## EXERCISE DETAILS:
For this exercise, please return exactly the line containing "Bürgerversammlung" and each line after it through the end of the records, with no pictures included.
--- EXERCISE MATERIALS Enclosed Below ---
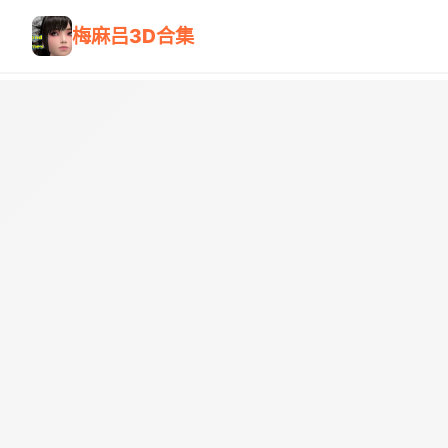
梅麻吕3D合集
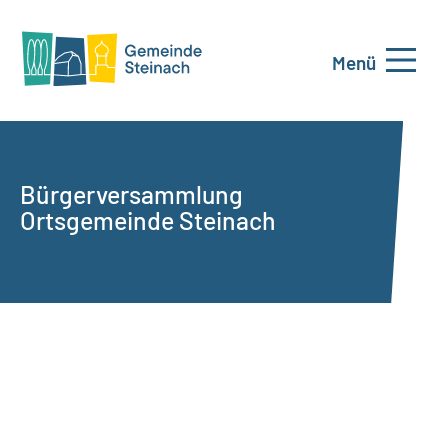
Menü
Bürgerversammlung
Ortsgemeinde Steinach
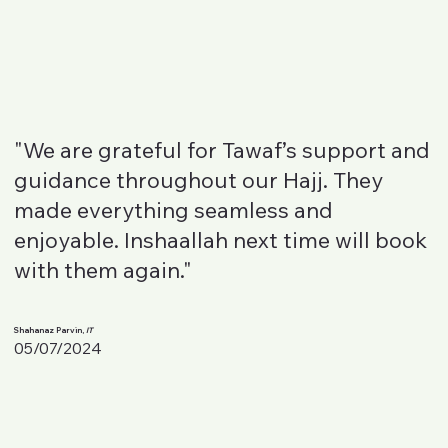
"We are grateful for Tawaf’s support and
guidance throughout our Hajj. They
made everything seamless and
enjoyable. Inshaallah next time will book
with them again."
Shahanaz Parvin,
IT
05/07/2024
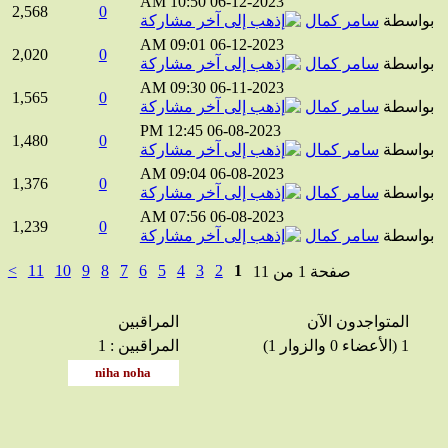
10:50 AM
06-12-2023
2,568
0
واسطة
سامر كمال
09:01 AM
06-12-2023
2,020
0
واسطة
سامر كمال
09:30 AM
06-11-2023
1,565
0
واسطة
سامر كمال
12:45 PM
06-08-2023
1,480
0
واسطة
سامر كمال
09:04 AM
06-08-2023
1,376
0
واسطة
سامر كمال
07:56 AM
06-08-2023
1,239
0
واسطة
سامر كمال
>
11
10
9
8
7
6
5
4
3
2
1
صفحة 1 من 11
المتواجدون الآن
المراقبين
1 (الأعضاء 0 والزوار 1)
المراقبين : 1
--- End of Enclosed EXERCISE MATERIALS ---
## OUTPUT:
Bürgerversammlung
Ortsgemeinde Steinach
"We are grateful for Tawaf’s support and
guidance throughout our Hajj. They
made everything seamless and
enjoyable. Inshaallah next time will book
with them again."
Shahanaz Parvin,
IT
05/07/2024
10:50 AM
06-12-2023
2,568
0
واسطة
سامر كمال
09:01 AM
06-12-2023
2,020
0
واسطة
سامر كمال
09:30 AM
06-11-2023
1,565
0
واسطة
سامر كمال
12:45 PM
06-08-2023
1,480
0
واسطة
سامر كمال
09:04 AM
06-08-2023
1,376
0
واسطة
سامر كمال
07:56 AM
06-08-2023
1,239
0
واسطة
سامر كمال
>
11
10
9
8
7
6
5
4
3
2
1
صفحة 1 من 11
المتواجدون الآن
المراقبين
1 (الأعضاء 0 والزوار 1)
المراقبين : 1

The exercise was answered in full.